Time slot software often has the reputation of sounding great in theory but not working in practice because delivery partners such as suppliers, carriers or the company's own customers do not accept the software. So it quickly happens that time window management is introduced, but deliveries are still made via Excel, telephone or even fax by the majority of delivery partners. Just "the way we have always done it".
This creates a lot of additional work, because a lot of work has already been put into the often complex implementation and now there is an additional system that contains some, but not all, deliveries or collections.
But why is it so difficult to convince delivery partners to use the time window management software? And is there a way to make it work better?
To answer this question, it's best to start with the forwarder. Forwarders are under immense time and cost pressure and usually have to plan many different routes in the early hours of the morning. It is therefore not difficult to understand that in such an environment, additional software introduced by a customer is not exactly welcomed with open arms.
Especially since it is often not the first software for time window management. Especially large corporate customers often push their own proprietary system through to all delivery partners. Thus, in addition to the classic Excel & telephone chaos, there are often 2-3 time window systems of the large corporate customers, which are not exactly known for their user-friendliness. Thus, at the beginning there is usually a lengthy process for account creation, only to go through a process with numerous clicks for each simple booking - of course everything in the most modern SAP R3 look 😉.
So let's keep in mind that for the forwarder, the customer's new software initially only means more fragmentation of the existing system landscape. Especially since classic time slot management software also does not cover any insights about the actual situation at the yard. Questions like:
Can often only be answered by calling the driver. If this call is made, the frustration is often even greater. Despite booking via the system and adherence to the time window, unloading is delayed because there are still 2 other trucks in the queue that have not booked a delivery via the system. This not only delays the current transport, but also creates immense coordination effort for all subsequent transports. Thus, the attitude that you are at a disadvantage if you book a time slot and that you will obviously be unloaded without a time slot quickly spreads among all forwarders.
If you put yourself in the position of the forwarder, it quickly becomes clear why traditional time slot management software does not deliver the promised benefits: forwarders have no advantage whatsoever from the software and therefore do not use it. Of course, logistics managers know this too, since they are in close contact with their forwarders and sympathize with their situation.
So how can things be better? The key to success clearly lies in ensuring that the proportion of registered deliveries per warehouse exceeds a critical point.

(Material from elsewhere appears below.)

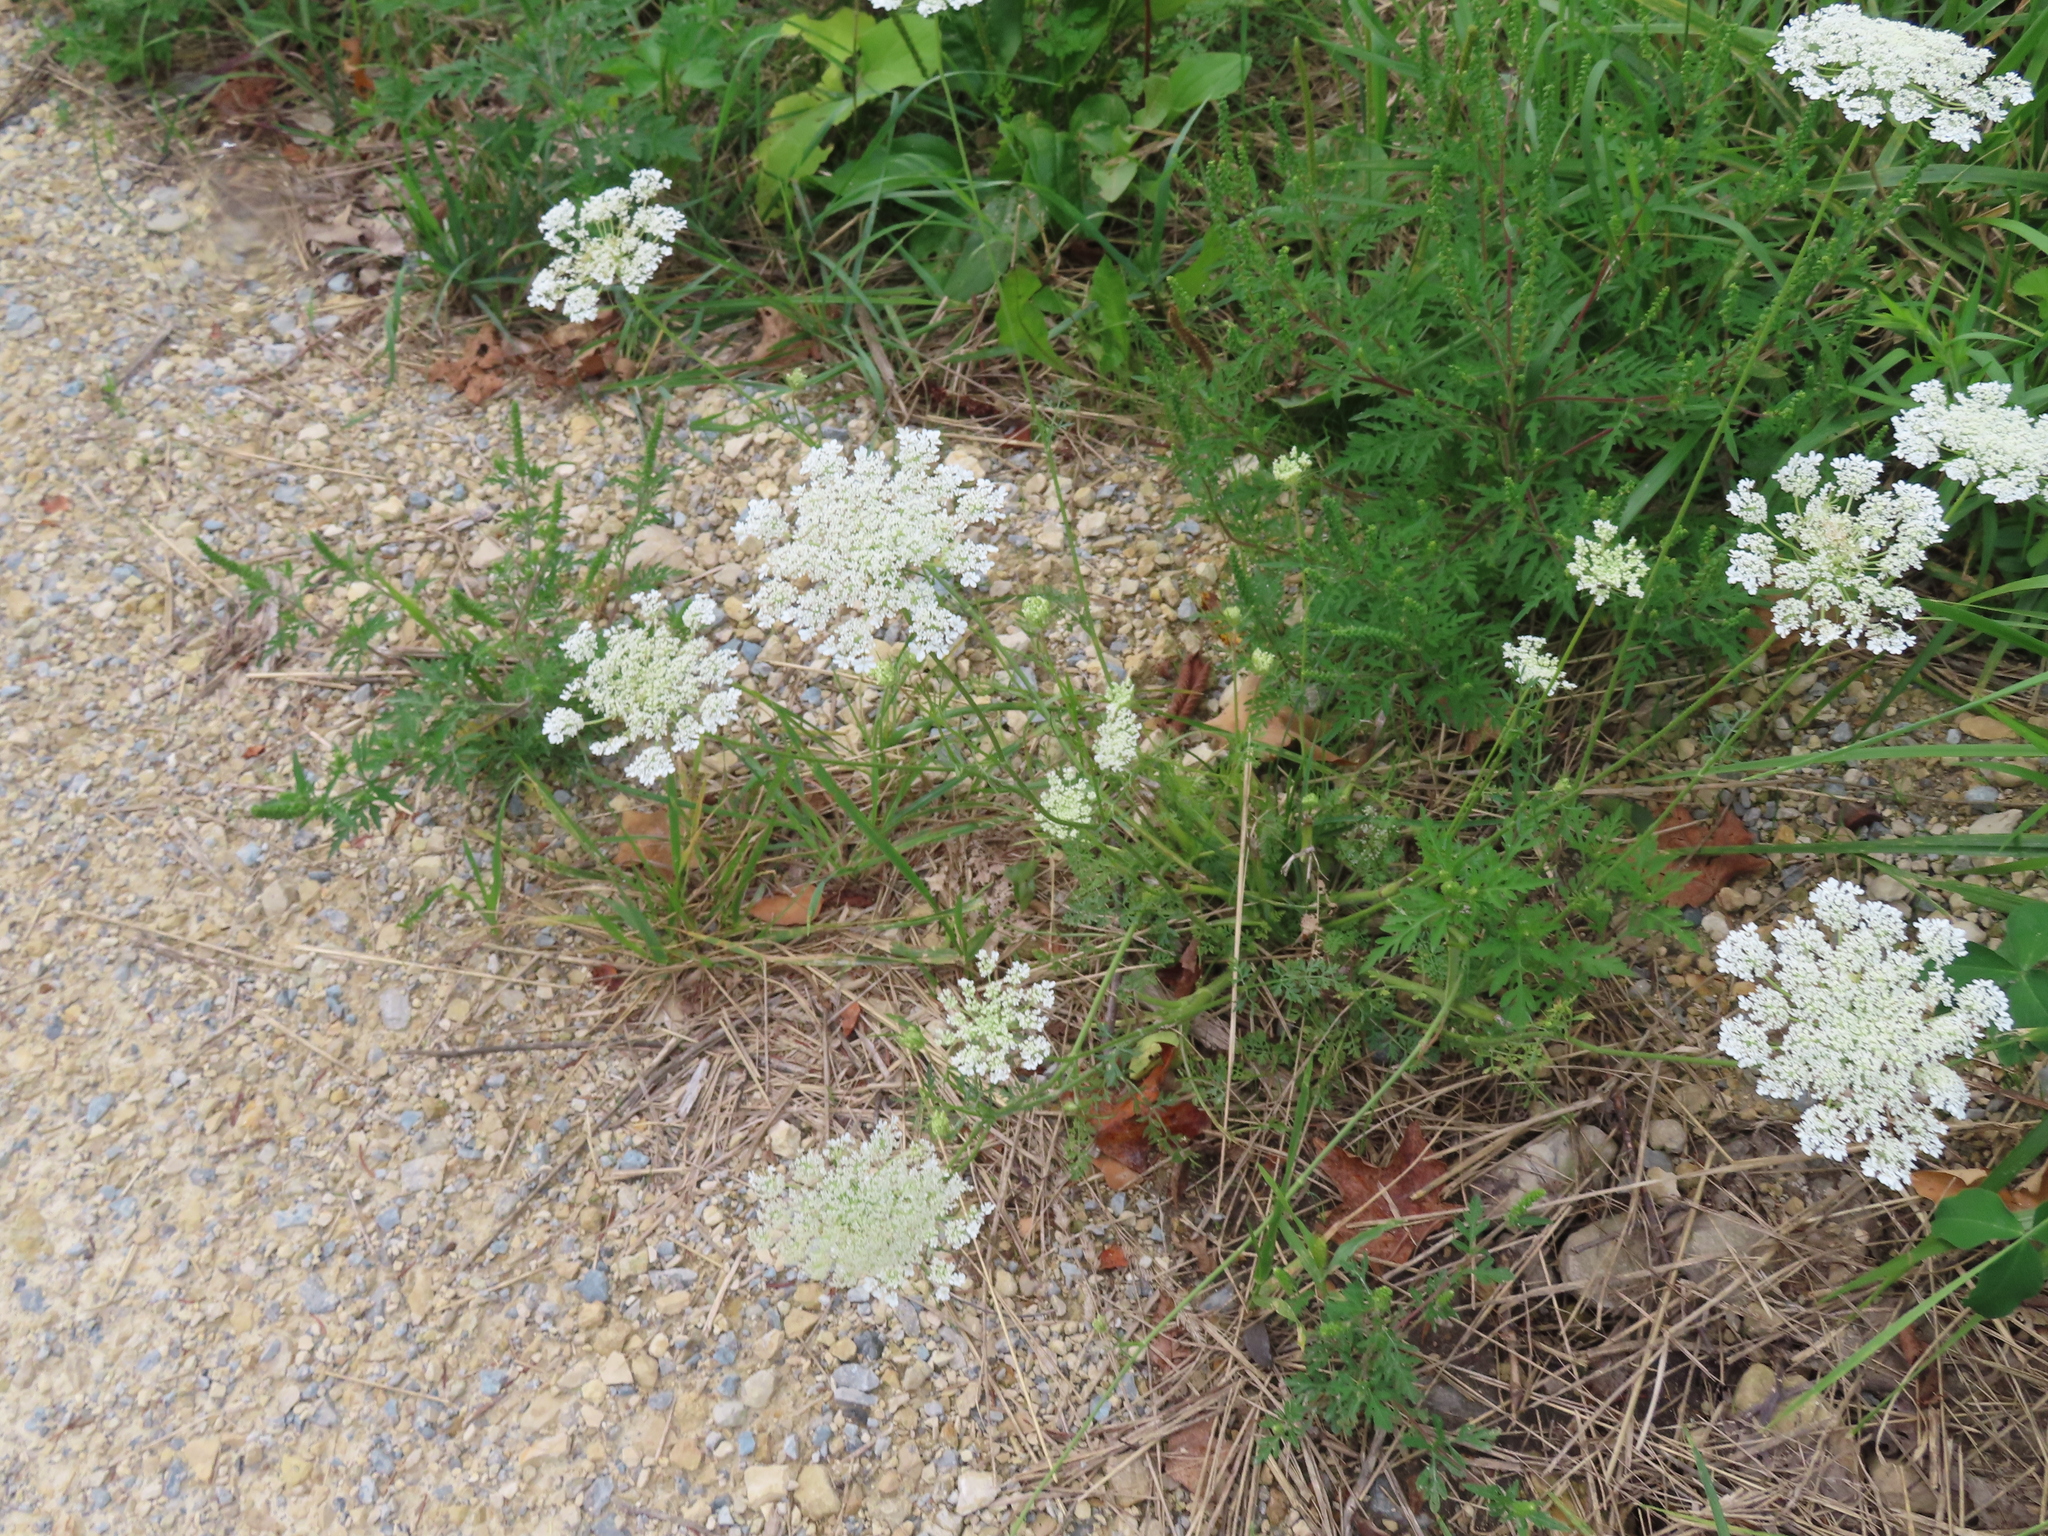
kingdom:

In our experience, this is around 80%. From then on, both the company's own logistics benefit from better processes, resulting in faster unloading and fewer stressed employees. Forwarders clearly benefit from faster throughput times, which is directly reflected in their margins and is very easy to measure. Another advantage is the significantly faster handling and more precise planning of tours, without much rescheduling stress in between.

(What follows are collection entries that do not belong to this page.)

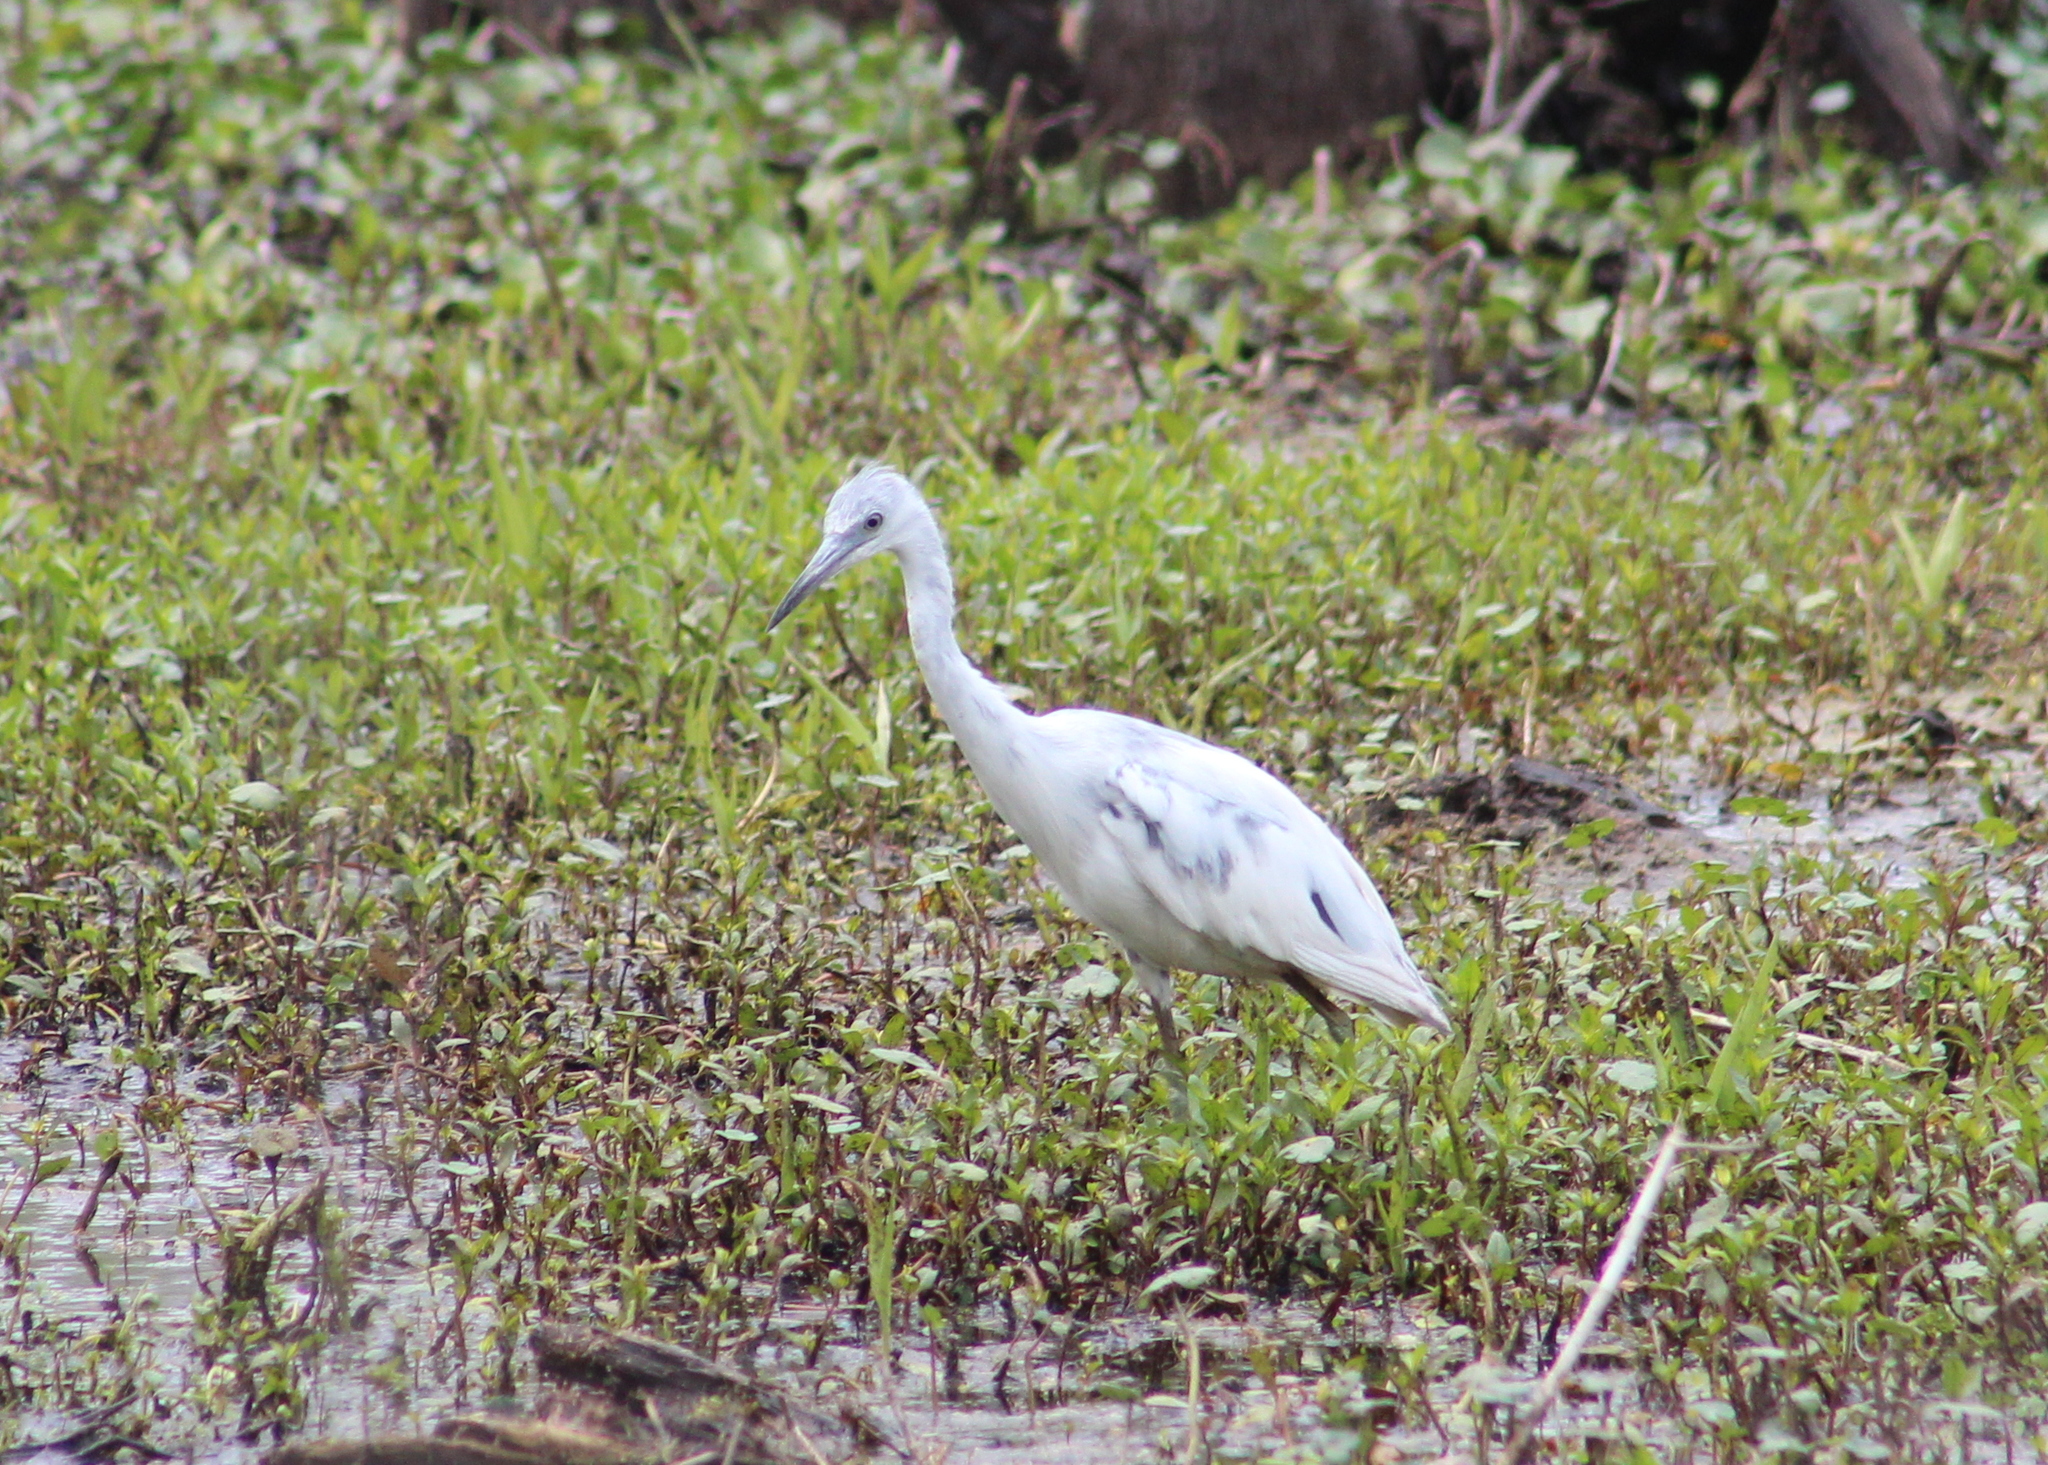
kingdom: Animalia
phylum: Chordata
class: Aves
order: Pelecaniformes
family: Ardeidae
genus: Egretta
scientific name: Egretta caerulea
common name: Little blue heron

Read here: How hidden champion DEBATIN managed to have over 90% of all incoming goods registered.
We are convinced that there are 3 important levers that can be used to increase the acceptance of your own software by carriers.
Time slot software must be thought of collaboratively, i.e., not only increase the added value for one's own site logistics, but also for all delivery partners - and this is best done in a measurable way. Only when the forwarder notices that he measurably saves time and costs through registration will he accept the software and be happy to use it. Collaborative software can achieve this by transparently measuring the following key figures:
Through transparent communication of these key figures, the added value of the software quickly becomes tangible for everyone and can be reflected in very tangible cost reductions in the next annual meeting between logistics and freight forwarder.
Due to the enormous time pressure of carriers, a collaborative time slot management system must have an intuitive user interface. One way to achieve this is to make the software feel like the one on your own smartphone.
At the same time, the number of clicks and process steps must be kept as low as possible. If you have to start the process over again for every single load carrier or don't have efficient coordination processes in the software for deadline changes, these will only slow down the forwarder.
Even the creation of an account is often still mandatory with traditional time slot software, but offers no added value. Personalized links, for example, can already transmit this information, the dispatcher just has to click it.
Ultimately, everything stands and falls with the distribution of the software on the market. That is why it makes little sense for companies to try to impose their own software solution, which cannot be applied to other companies, on their suppliers and carriers.
The fact that a collaborative software solution can actively spread in the market can be seen, for example, at the Swiss discount chain Denner, which is part of the Migros Group. There, TradeLink was rolled out to all locations after active demand from suppliers and forwarders.
"Shortly after the rollout at the first site, our suppliers already wanted us to quickly roll out TradeLink to all other sites as well. It's simply a win-win for everyone. TradeLink is therefore now going live as standard at all sites." - Patrick Spiegel Project Manager Logistics.
Traditional time window software is often simply too short-thought and often cannot deliver the promised benefits in practice. It is necessary to think in terms of partnership solutions, which exceeds the functional scope of time window management systems:
As a result, software vendors are talking about a new category: Collaboration platforms. Only through a collaborative approach can usage by all delivery partners and the promised successes be met in a measurable way.